If the connectors allow the information they contribute to be updated, they must provide an XAResource implementation that can be used with a Java Transaction Service. Connectors that provide read-only access need not provide an implementation.

Also, connectors talk to sources of information, and it's quite likely that the same connector is used to talk to different sources. Each source contains the configuration details (e.g., connection information, location, properties, options, etc.) for working with that particular source, as well as a reference to the connector that should be used to establish connections to the source. And of course, sources can be added or removed without having to stop and restart the federated repository.

The federation connector works by effectively building up a single graph by querying each source and merging or unifying the responses. This information is cached, which improves performance, reduces the number of (potentially expensive) remote calls, reduces the load on the sources, and helps mitigate problems with source availability. As clients interact with the repository, this cache is consulted first. When the requested portion of the graph (or "subgraph") is contained completely in the cache, it is retuned immediately. However, if any part of the requested subgraph is not in the cache, each source is consulted for their contributions to that subgraph, and any results are cached.

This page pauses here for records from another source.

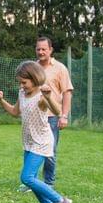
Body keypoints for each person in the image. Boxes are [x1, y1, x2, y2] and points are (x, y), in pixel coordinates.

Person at [0, 61, 72, 203]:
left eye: (24, 82)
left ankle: (60, 201)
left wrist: (50, 97)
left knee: (27, 178)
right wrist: (1, 100)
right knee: (32, 179)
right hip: (29, 142)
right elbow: (15, 112)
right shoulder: (22, 93)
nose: (21, 86)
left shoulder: (42, 96)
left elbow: (57, 112)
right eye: (20, 82)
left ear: (35, 79)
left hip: (42, 142)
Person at [31, 36, 74, 189]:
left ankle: (48, 183)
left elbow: (67, 92)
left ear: (50, 50)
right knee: (32, 149)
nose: (41, 52)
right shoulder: (32, 68)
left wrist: (64, 115)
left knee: (50, 151)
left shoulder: (60, 68)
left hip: (52, 117)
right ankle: (31, 182)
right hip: (35, 116)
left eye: (44, 49)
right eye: (38, 49)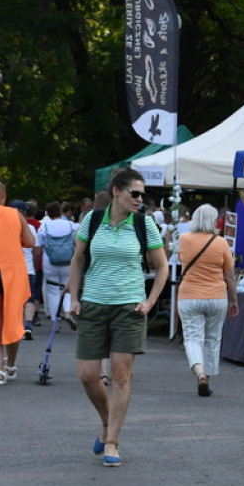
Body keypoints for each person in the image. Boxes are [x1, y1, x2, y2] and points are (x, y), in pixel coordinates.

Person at [66, 169, 169, 466]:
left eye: (142, 195)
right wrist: (74, 296)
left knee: (121, 374)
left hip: (129, 307)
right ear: (116, 192)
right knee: (87, 376)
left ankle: (112, 441)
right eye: (134, 194)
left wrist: (150, 301)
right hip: (94, 304)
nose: (140, 199)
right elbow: (78, 258)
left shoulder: (144, 224)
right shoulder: (93, 220)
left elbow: (161, 267)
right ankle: (106, 420)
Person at [177, 204, 239, 397]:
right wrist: (233, 300)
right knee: (213, 338)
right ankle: (208, 379)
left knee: (193, 338)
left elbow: (181, 261)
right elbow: (229, 276)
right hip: (216, 296)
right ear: (213, 221)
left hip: (189, 296)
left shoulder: (184, 239)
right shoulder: (221, 243)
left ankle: (200, 373)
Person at [0, 183, 34, 385]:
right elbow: (29, 242)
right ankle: (10, 365)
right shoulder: (15, 214)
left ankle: (0, 369)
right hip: (12, 273)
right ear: (3, 196)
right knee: (13, 318)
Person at [34, 201, 78, 323]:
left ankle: (55, 320)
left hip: (50, 262)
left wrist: (36, 263)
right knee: (67, 287)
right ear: (60, 211)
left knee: (52, 291)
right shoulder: (71, 225)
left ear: (47, 213)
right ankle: (68, 312)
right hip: (68, 262)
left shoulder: (44, 227)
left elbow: (38, 248)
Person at [10, 201, 39, 340]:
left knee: (15, 301)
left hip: (13, 269)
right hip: (29, 269)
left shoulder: (7, 227)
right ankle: (28, 325)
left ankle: (16, 326)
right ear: (25, 212)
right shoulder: (30, 228)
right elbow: (34, 249)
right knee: (29, 299)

This basic flow makes it possible for the federated repository to build up a local cache of the integrated graph (or at least the portions that are used by clients). In fact, the federated repository caches information in a manner that is similar to that of the Domain Name System (DNS). As sources are consulted for their contributions, the source also specifies whether it is the authoritative source for this information (some sources that are themselves federated may not be the information's authority), whether the information may be modified, the time-to-live (TTL) value (the time after which the cached information should be refreshed), and the expiration time (the time after which the cached information is no longer valid). In effect, the source has complete control over how the information it contributes is cached and used.

The federated repository also needs to incorporate negative caching , which is storage of the knowledge that something does not exist. Sources can be configured to contribute information only below certain paths (e.g., /A/B/C ), and the federation engine can take advantage of this by never consulting that source for contributions to information on other paths. However, below that path, any negative responses must also be cached (with appropriate TTL and expiry parameters) to prevent the exclusion of that source (in case the source has information to contribute at a later time) or the frequent checking with the source.

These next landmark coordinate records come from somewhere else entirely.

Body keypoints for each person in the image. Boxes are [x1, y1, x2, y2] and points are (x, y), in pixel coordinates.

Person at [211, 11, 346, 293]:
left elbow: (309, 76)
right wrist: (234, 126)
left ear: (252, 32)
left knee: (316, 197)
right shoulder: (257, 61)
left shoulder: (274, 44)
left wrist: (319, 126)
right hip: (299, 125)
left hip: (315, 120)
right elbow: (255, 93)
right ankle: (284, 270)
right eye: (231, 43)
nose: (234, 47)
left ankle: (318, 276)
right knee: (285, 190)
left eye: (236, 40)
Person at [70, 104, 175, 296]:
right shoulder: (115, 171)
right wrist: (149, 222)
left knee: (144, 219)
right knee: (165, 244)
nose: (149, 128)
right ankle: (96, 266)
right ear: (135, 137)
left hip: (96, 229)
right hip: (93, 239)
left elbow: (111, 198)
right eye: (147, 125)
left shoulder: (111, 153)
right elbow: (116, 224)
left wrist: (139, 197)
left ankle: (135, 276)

The JBoss DNA federated repositories also make it possible for client applications to make changes to the unified graph within the context of distributed transactions. According to the JCR API, client applications use the Java Transaction API (JTA) to control the boundaries of their transactions. Meanwhile, the federated repository uses a distributed transaction service to coordinate the XA resources provided by the connectors.

It is quite possible that clients add properties to nodes in the unified graph, and that this information cannot be handled by the same underlying source that contributed to the node. In this case, the federated repository can be configured with a fallback source that will be used used to store this "extra" information.

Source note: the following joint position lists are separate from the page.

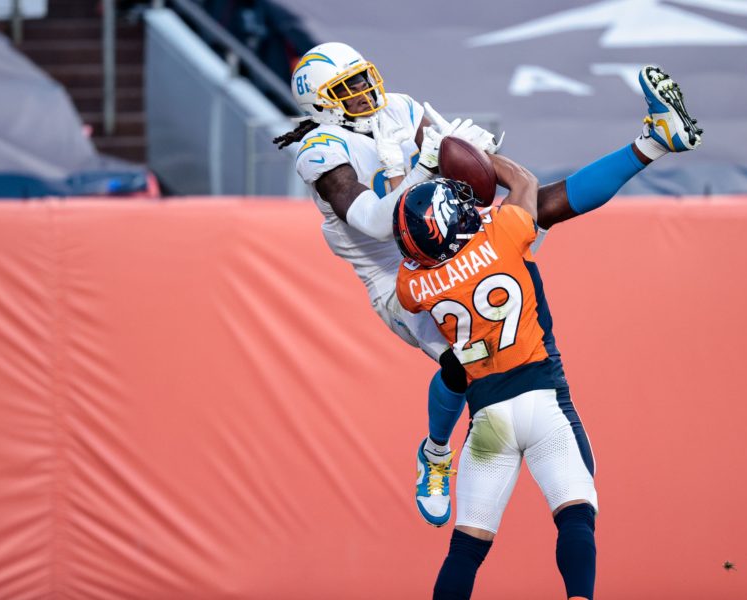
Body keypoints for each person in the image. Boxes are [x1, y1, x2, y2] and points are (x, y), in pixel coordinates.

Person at [272, 41, 701, 528]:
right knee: (463, 363)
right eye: (347, 89)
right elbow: (373, 221)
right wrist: (420, 166)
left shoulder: (398, 107)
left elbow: (455, 160)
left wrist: (481, 156)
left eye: (364, 77)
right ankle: (435, 456)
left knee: (537, 204)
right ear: (321, 104)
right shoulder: (320, 150)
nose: (366, 91)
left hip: (447, 229)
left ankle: (653, 142)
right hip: (397, 274)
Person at [392, 156, 596, 599]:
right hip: (544, 401)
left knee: (466, 549)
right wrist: (483, 155)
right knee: (575, 516)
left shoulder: (413, 286)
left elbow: (417, 255)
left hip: (488, 424)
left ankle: (435, 451)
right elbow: (525, 179)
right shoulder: (503, 233)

It is a goal that non-XA sources (i.e., sources that use connectors without XA resources) can participate in distributed transactions through the use of compensating transactions . Because the JBoss DNA federation engine implements the JCR observation system, it is capable of recording all of the changes made to the distributed graph (and those changes sent to each updatable source). Therefore, if a non-XA source is involved in a distributed transaction that must be rolled back, any changes made to non-XA sources can be undone. (Of course, this does not make the underlying source transactional: non-transactional sources still may expose the interim changes to other clients.)